The current pandemic has sharpened our focus on many issues in the past 90 days, and it is important that these crucial matters do not recede from view as the virus ebbs and flows. The past three months of physical distancing has shown how fragile our ecosystem really is.

According to the U.S. Census, as of 2018, only 86.8 percent of households in Ventura County (population 846,000) and 85.3 percent in Santa Barbara County (population 446,400) have internet access, which lines up with the California Department of Education records showing that 20 percent of public school students in the state have no computers or internet with which to access remote learning.

Given that in both counties 22 percent of the residents are under the age of 18, this puts a significant number of students at risk when circumstances force an abrupt shift to distance learning. While obviously we had never contemplated such an event, now that it has happened once, we have no excuse to avoid mitigating the issues that caused the most significant problems of the emergency deployment of online learning.

Initiatives such as Assembly Bill 1665 (Internet for All Now), which was signed into law in 2017 with the goal of increasing internet access to 98 percent of Californians by 2022, will require dedicated funding, an increased sense of urgency and strong support in order to see the vision to completion. If we can accept the fact that we might need to be ready again at a moment’s notice to switch gears to a home-based learning situation for any one of multiple reasons including climate, pandemic, fire, flood, infrastructure rupture or other unforeseen issues, it is incumbent on leaders to double their efforts to ensure access for all to participate in this possible new normal.

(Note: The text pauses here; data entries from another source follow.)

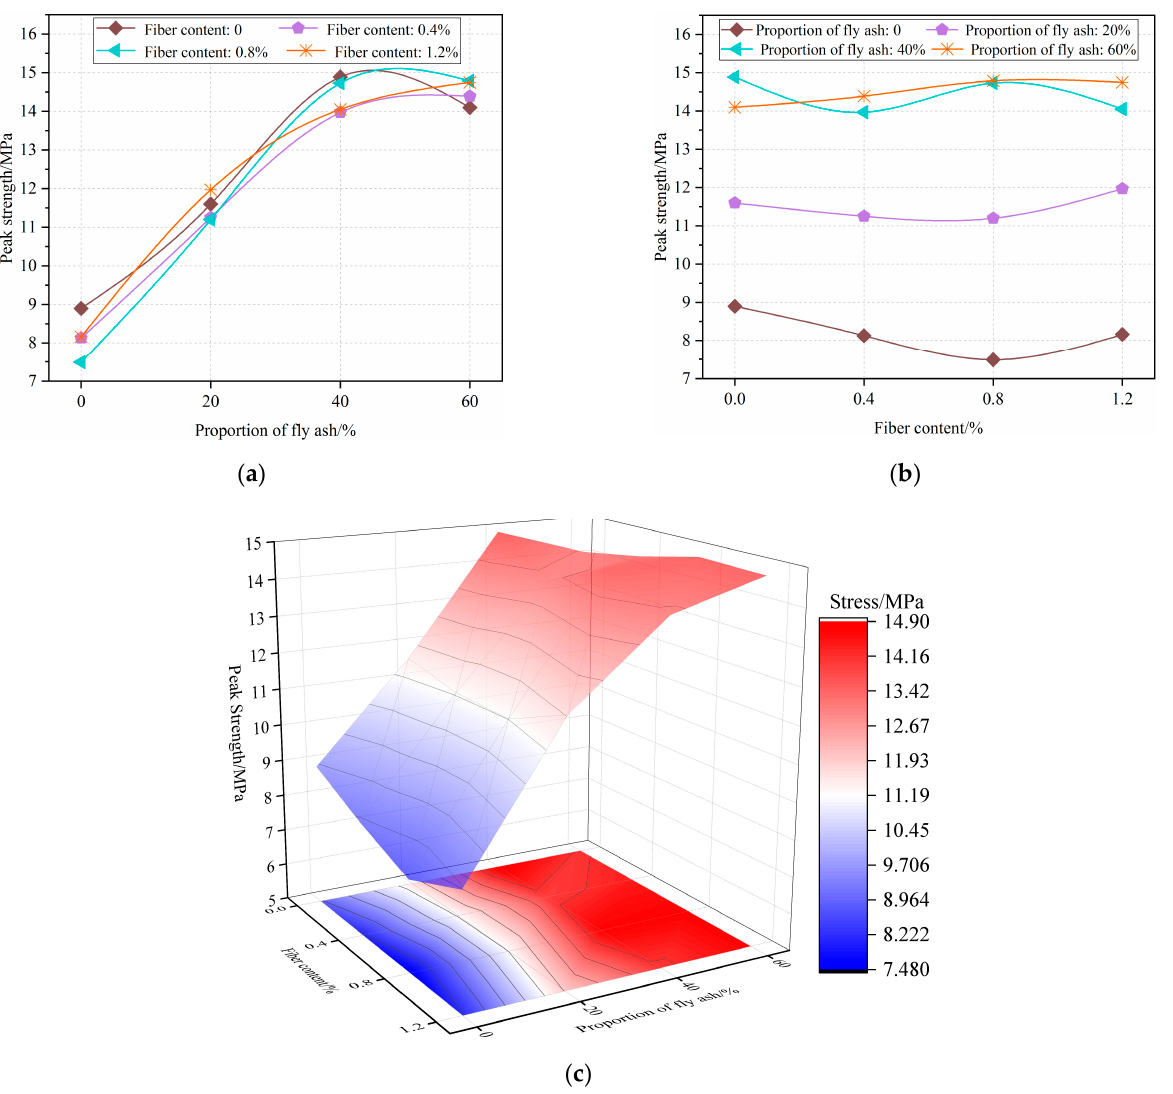
Figure 6. Impacts of the FA ratio ( a ) and SF content ( b ) on the peak strength, and the interactive effect of the FA proportion and SF dosage on the peak strength ( c ).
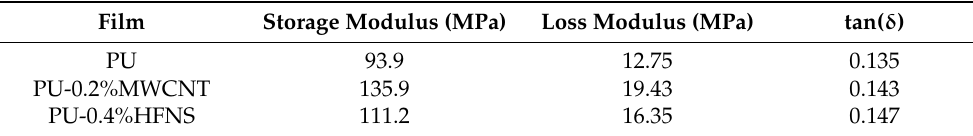
Table 2. Rheological parameters of PU-based films at 25 ◦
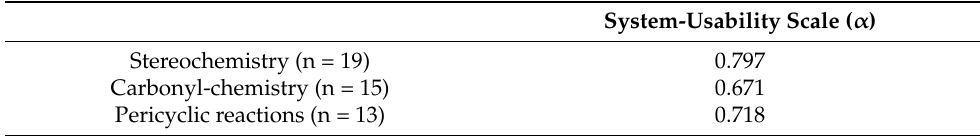
Table 2. Reliability analysis of the System-usability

According to California State Superintendent of Public Instruction Tony Thurmond, the digital divide has the biggest impact on students in special education classes, English-language learners, and low-income and rural populations. We need to work together to erase the inequitable distribution of connectivity, which impacts these populations that are the most at-risk.

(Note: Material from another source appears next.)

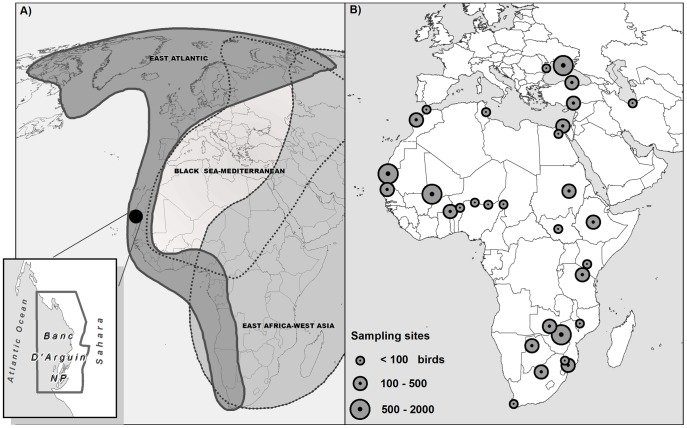
Location of the study sites.(A) The Banc d'Arguin (Mauritania) and the main shorebirds migratory flyways across Western Eurasia and Africa. (B) All shorebird sampling sites considered in our study (list of sites ranked by latitude: Ukraine - Eastern Sivash, Romania-Danube Delta, Turkey - Kizilirmak Delta and Yumurtalik Lagoons, Iran - Fereydoon Kenar marshes, Morocco - Marais du Bas Loukkos and Sidi Moussa-Oualidia Lagoon, Tunisia - Thyna salt pans, Egypt - Nile River Delta and Lake Qarun, Mauritania - Banc d'Arguin National Park, Senegal/Mauritania - Senegal River Delta, Republic of Sudan - El Saggay Island, Mali - Inner Niger Delta, Niger - Kurfunkura pond and Gaya, Chad - Lake Chad, Nigeria - Hadejia-Nguru wetlands, Burkina Faso - Lake Kompienga, Ethiopia - Lake Debre Zeit, South Sudan - Bargel wetland, Kenya - Lakes around Nairobi, Tanzania - Lake Manyara, Malawi - Lake Chilwa, Zambia - Kafue Flats, Zimbabwe - Lakes Manyame-Chivero, Botswana - Lake Ngami, Mozambique - Massingir Dam and Lake Chuali, South Africa - Barberspan wetland and Strandfontein). A detailed list of sampling sites is provided in the supporting information Table S2 (map by M. Gély ©Cirad).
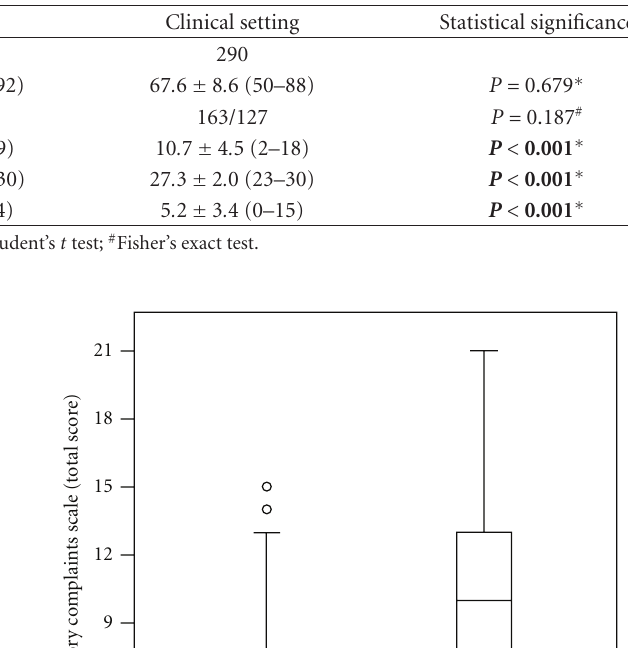
Table 1: Characteristics of the participants.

The superintendent advocates donating to California Bridging the Digital Divide, an advocacy group that has raised $15,000 in a GoFundMe campaign launched in April. Clearly, asking individuals to donate is not going to get the state near its total of meeting the needs of 1.2 million students currently without internet access.

This task requires the heavy lifting of our state and even national government to appropriate the needed funding to level the playing field for all students.

We don’t know when this pandemic will end or under what circumstances, and we have no idea what the future holds. We do know what we need to do to prepare, and we have no excuse not to do so. Every student needs to be ready to learn in a virtual environment if necessary, and every teacher needs to be provided with instruction on how to best reach students using this medium.

In the past, electricity wasn’t a given, and there remained pockets without access to this important utility until the national government intervened.

We are at such a watershed moment today, and it is clear that we need to prepare in earnest for interruptions in our daily life without forsaking the education of our students.

The matter of connectivity is of ongoing concern, and not simply because of the pandemic’s influence on the education system. Even during normal times, homework assignments increasingly require use of the internet.

Students who don’t have access or the necessary hardware are left behind and compromised in their ability to participate fully in the education process.

It is time to move forward on this impactful issue and see that no child is left behind.

Loredana Carson is a lecturer in the California Lutheran University School of Management.